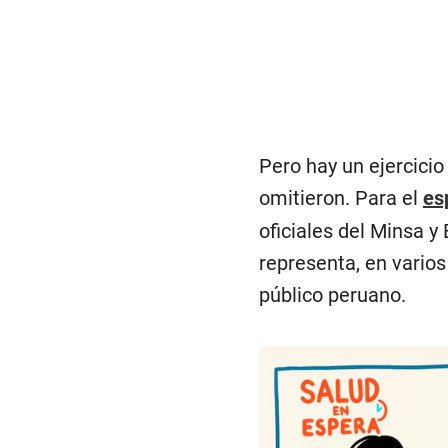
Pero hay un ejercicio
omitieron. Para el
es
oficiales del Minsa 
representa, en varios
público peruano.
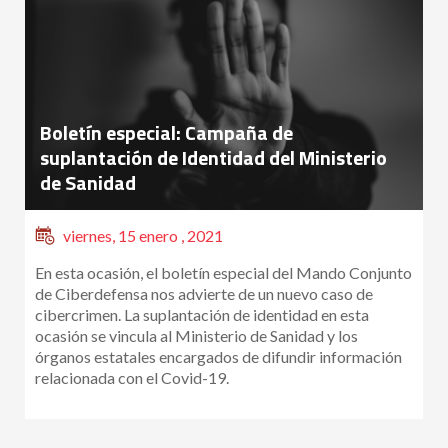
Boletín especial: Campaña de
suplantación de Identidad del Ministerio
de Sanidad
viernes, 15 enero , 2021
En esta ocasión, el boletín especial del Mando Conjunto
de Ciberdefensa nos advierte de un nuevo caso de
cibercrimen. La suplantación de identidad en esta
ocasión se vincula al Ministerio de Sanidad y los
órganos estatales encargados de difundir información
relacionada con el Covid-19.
***
Starting at the beginning of the records and ending with the line that contains "público peruano.", reproduce the text with "Minsa" replaced by "Ministerio de Salud" and everything else left unchanged. Leave the pictures out of your answer.

**YOUR SOLUTION:**
Pero hay un ejercicio
omitieron. Para el
es
oficiales del Ministerio de Salud 
representa, en varios
público peruano.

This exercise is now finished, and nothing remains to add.